Public policy faces crucial challenge in wake of cases of torture, neglect and killings of defenceless children in Britain
It may seem as if the UK is undergoing a exceptional run of child deaths: in December the horrific cases of Arthur Labinjo-Hughes, and Star Hobson came to light through the courts, followed by that of Kyrell Matthews in March, and now another appalling tragedy, five-year-old Logan Mwangi.

Have child deaths by assault and neglect become more common? UK data suggests one child a week is killed in the UK on average, according to the NSPCC, and this has changed little over the last five years. All deaths are devastating and sad but most are barely heard of; only a handful, like these, achieve public and media notoriety.

All the above cases stand out for the staggering brutality and viciousness they bear witness to: each unwound a story of abuse, torture, assault and neglect visited on defenceless children by sadistic parents and carers (and in the case of Logan, a teenager who cannot be identified for legal reasons, was also involved).

Logan’s lifeless body was found in a river on the morning of 31 July 2021. He had over 50 injuries, including catastrophic damage to his brain and liver and other internal organs. This was the culmination of months of terrifying violence and neglect on the part of his mother, stepfather and the teenager, known as “Boy X”.

The awfulness of Logan’s final months contrasted vividly with his innocence and zest for life. He was a friendly, energetic and popular little boy, according to his primary school in Bridgend, Wales. He was bright, happy and inquisitive, the school said in a tribute, “with the kind of smile that could light up a classroom”.

Such cases tend to invoke two immediate public responses: despair at the wickedness and inadequacy of the assailants, who often combine immense capacity for inflicting pain with exceptional cunning in covering up their misdeeds; and concern over whether the safeguarding authorities could have done more to prevent the crimes.

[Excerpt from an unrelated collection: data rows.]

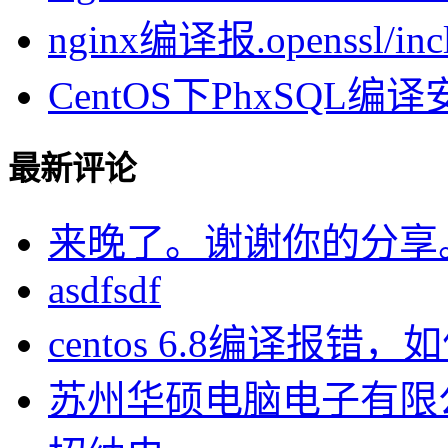
nginx编译报.openssl/inclu
CentOS下PhxSQL
最新评论
来晚了。谢谢你的分享
asdfsdf
centos 6.8编译报错，如何
苏州华硕电脑电子有限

There will be concern too that these cases signify a pandemic uptick in abuse and violence against children (although Kyrell’s death predated Covid-19). Certainly this has been a period when family stress has proliferated, when safeguarding has become in some ways less vigilant in lockdown, (a factor exploited, it seems, by Logan’s parents) and when vulnerable children have slipped off the radar.

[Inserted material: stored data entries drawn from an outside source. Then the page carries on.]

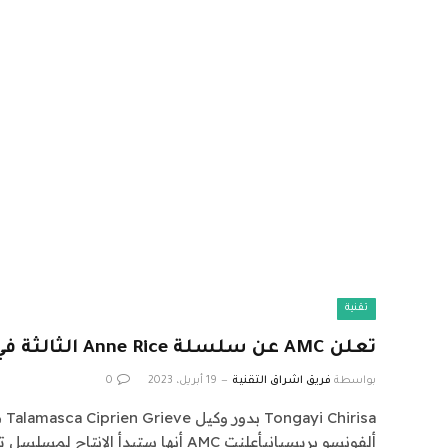
تقنية
تعلن AMC عن سلسلة Anne Rice الثالثة في الكون الخالد
بواسطة
فريق اشراق التقنية
19 أبريل، 2023
0
ألفونسو بريسيانيأعلنت AMC أنها ستبدأ الإنتاج لمسلسل تلفزيوني كامل…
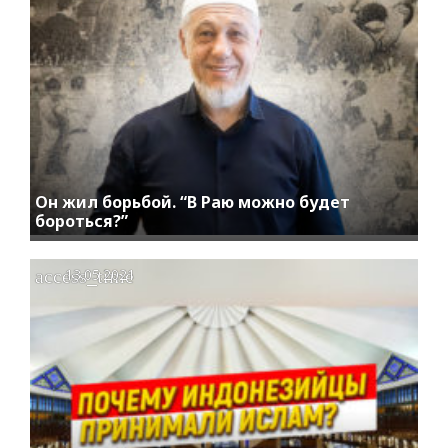
Он жил борьбой. “В Раю можно будет
бороться?”
access_time
13.05.2021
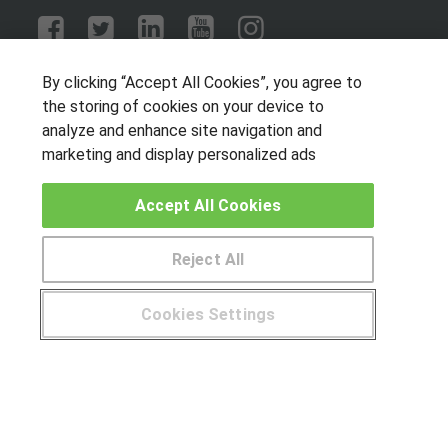
OTROS GRUPOS DE INTERES
By clicking “Accept All Cookies”, you agree to
the storing of cookies on your device to
Muro de los idiomas
analyze and enhance site navigation and
Hablemos de empleo
marketing and display personalized ads
Locos por las becas
Accept All Cookies
CENTROS DE FORMACIÓN
Reject All
Publicar cursos
Cookies Settings
USUARIOS
¿Tienes alguna duda?
900 264 357
Aviso legal
Canal ético
© Aprendemas.com -
Aviso legal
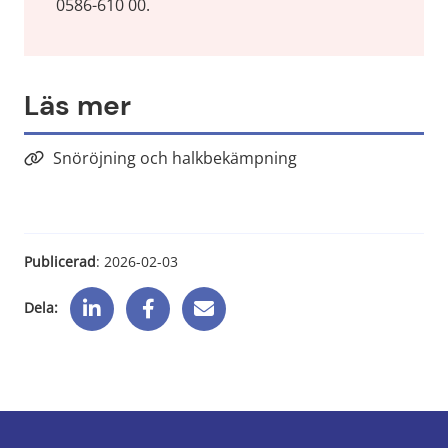
0586-610 00.
Läs mer
Snöröjning och halkbekämpning
Publicerad
: 
2026-02-03
Dela:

Occasionally, such terrible cases lead directly to policy change. The cases of Maria Colwell in 1973, Victoria Climbie in 2000 and Peter Connelly (“Baby P”) in 2008, all led to reforms of the child protection system.

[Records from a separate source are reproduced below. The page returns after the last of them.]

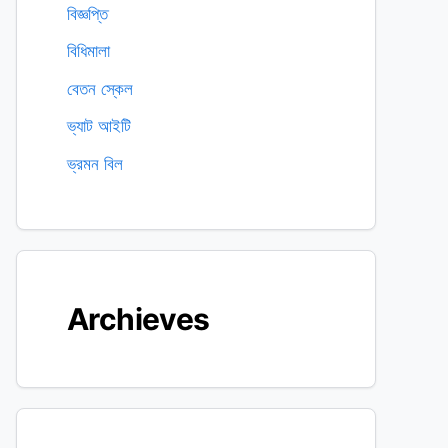
বিজ্ঞপ্তি
বিধিমালা
বেতন স্কেল
ভ্যাট আইটি
ভ্রমন বিল
Archieves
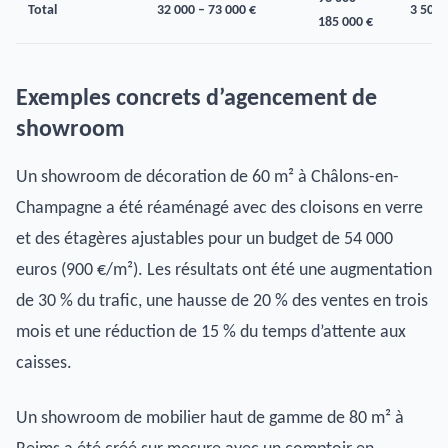
Total
32 000 – 73 000 €
3 500 
185 000 €
Exemples concrets d’agencement de
showroom
Un showroom de décoration de 60 m² à Châlons-en-
Champagne a été réaménagé avec des cloisons en verre
et des étagères ajustables pour un budget de 54 000
euros (900 €/m²). Les résultats ont été une augmentation
de 30 % du trafic, une hausse de 20 % des ventes en trois
mois et une réduction de 15 % du temps d’attente aux
caisses.
Un showroom de mobilier haut de gamme de 80 m² à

The recent cluster of child deaths could have a similar effect; two significant reviews of children’s services are expected to report within weeks.

The first, a government review, announced in the wake of the conviction of Arthur’s killers – his mother was found guilty of murder, his stepfather of manslaughter – will look at the lessons to be learned from safeguarding shortcomings in Solihull, where Arthur was killed, and how they could be applied nationally.

This is likely to be followed by a separate wide-ranging independent national review of children’s social care, chaired by Josh MacAlister, founder of the Frontline charity. Promised in the 2019 Tory general election manifesto, it was billed as “once-in-a-generation opportunity” to overhaul a system perceived as failing vulnerable young people.

Together the reviews will demonstrate many fundamental issues – the adequacy of a system MacAlister has already described as a “tower of Jenga held together by sellotape,” starved of investment for over a decade in which rising child poverty has led to surging numbers of children brought under the auspices of social care.

The determination evinced by the perpetrators of these child killings suggests those people could elude even the most alert of systems. But as the child practice review into the death of Kyrell concluded, such cases happen in a “bigger systems context” of staff burnout, high caseloads, crisis management, and inadequate leadership.

Fixing this wider context of children’s services will not come cheap, and there are no easy fixes. Responding adequately to the lessons and legacy of Arthur, Star, Kyrell and Logan is shaping up to be one of the most important public policy challenges facing the government.